Stream error handling
Errors during streaming are captured automatically:
try {
const stream = await openai.chat.completions.create({
model: 'gpt-4',
messages: [ /* ... */ ],
stream: true
});
for await (const chunk of stream) {
// Process chunk
}
} catch (error) {
// Error is automatically attached to the span
console.error('Stream error:', error);
}
The span will include:
- Error code (error name)
- Error message
- Stack trace
Streaming with prompts
Combine streaming with prompt management:
import { wrap, prompt } from 'zeroeval';
const openai = wrap(new OpenAI());
const systemPrompt = await prompt({
name: 'storyteller',
content: 'You are a creative storyteller.'
});
const stream = await openai.chat.completions.create({
model: 'gpt-4',
messages: [
{ role: 'system', content: systemPrompt },
{ role: 'user', content: 'Tell me about a brave cat.' }
],
stream: true
});
for await (const chunk of stream) {
const content = chunk.choices[0]?.delta?.content || '';
process.stdout.write(content);
}
Prompt metadata is extracted before streaming begins and attached to the span.
Streaming metrics
Metrics automatically captured for streaming requests:
| Metric | Attribute | Description |
|---|
| Time to first token | latency | Seconds from request start to first content chunk |
| Throughput | throughput | Characters per second (total chars / elapsed time) |
| Input tokens | inputTokens | Prompt tokens (if available) |
| Output tokens | outputTokens | Completion tokens (if available) |
| Chunk count | chunkCount | Total number of chunks received (Vercel AI only) |
| Streaming | streaming | Boolean flag indicating streaming mode |
Next.js streaming example
Stream responses in Next.js API routes:
import { OpenAI } from 'openai';
import { wrap } from 'zeroeval';
import { NextRequest } from 'next/server';
const openai = wrap(new OpenAI());
export async function POST(request: NextRequest) {
const { message } = await request.json();
const stream = await openai.chat.completions.create({
model: 'gpt-4',
messages: [
{ role: 'system', content: 'You are a helpful assistant.' },
{ role: 'user', content: message }
],
stream: true
});
// Create a ReadableStream for the response
const encoder = new TextEncoder();
const readable = new ReadableStream({
async start(controller) {
for await (const chunk of stream) {
const content = chunk.choices[0]?.delta?.content || '';
if (content) {
controller.enqueue(encoder.encode(content));
}
}
controller.close();
}
});
return new Response(readable, {
headers: { 'Content-Type': 'text/plain; charset=utf-8' }
});
}
Vercel AI SDK data stream
Use Vercel AI’s data stream utilities:
import * as ai from 'ai';
import { createOpenAI } from '@ai-sdk/openai';
import { wrap } from 'zeroeval';
const openai = createOpenAI();
const wrappedAI = wrap(ai);
export async function POST(req: Request) {
const { messages } = await req.json();
const result = await wrappedAI.streamText({
model: openai('gpt-4o-mini'),
messages
});
// Convert to data stream response
return result.toDataStreamResponse();
}
The span is automatically closed when toDataStreamResponse() is called.
Best practices
Always consume streams completely
Ensure you iterate through all chunks to get accurate metrics.
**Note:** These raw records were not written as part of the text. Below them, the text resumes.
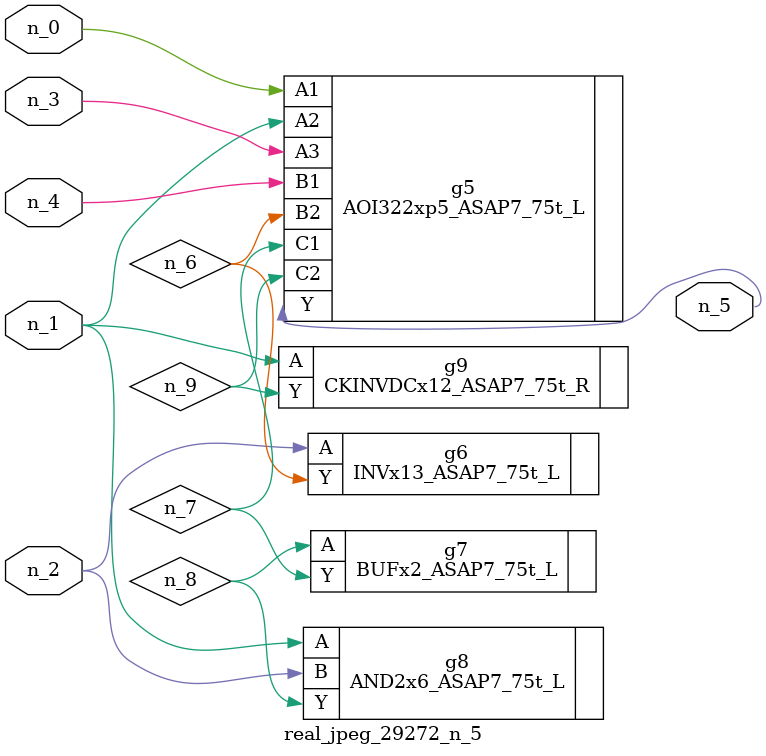
<source format=v>
module real_jpeg_29272_n_5 (n_4, n_0, n_1, n_2, n_3, n_5);

input n_4;
input n_0;
input n_1;
input n_2;
input n_3;

output n_5;

wire n_8;
wire n_6;
wire n_7;
wire n_9;

AOI322xp5_ASAP7_75t_L g5 ( 
.A1(n_0),
.A2(n_1),
.A3(n_3),
.B1(n_4),
.B2(n_6),
.C1(n_7),
.C2(n_9),
.Y(n_5)
);

AND2x6_ASAP7_75t_L g8 ( 
.A(n_1),
.B(n_2),
.Y(n_8)
);

CKINVDCx12_ASAP7_75t_R g9 ( 
.A(n_1),
.Y(n_9)
);

INVx13_ASAP7_75t_L g6 ( 
.A(n_2),
.Y(n_6)
);

BUFx2_ASAP7_75t_L g7 ( 
.A(n_8),
.Y(n_7)
);


endmodule
</source>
Partial consumption will result in incomplete data.
Enable usage tracking for OpenAI
Set stream_options.include_usage = true to capture token counts. The SDK does this automatically for native OpenAI models.
Handle errors gracefully
Wrap stream consumption in try-catch blocks. Errors are automatically attached to spans but should still be handled in your application.
Use fullStream for detailed metrics
When using Vercel AI SDK, prefer fullStream over textStream if you need chunk-level metadata and usage statistics.
The SDK’s streaming wrapper adds minimal overhead:
- Latency: < 1ms per chunk (imperceptible to users)
- Memory: Buffers only the current chunk, not the entire response
- Throughput: No throttling or rate limiting
Streaming traces are ended when the stream is fully consumed or when conversion methods like toDataStreamResponse() are called.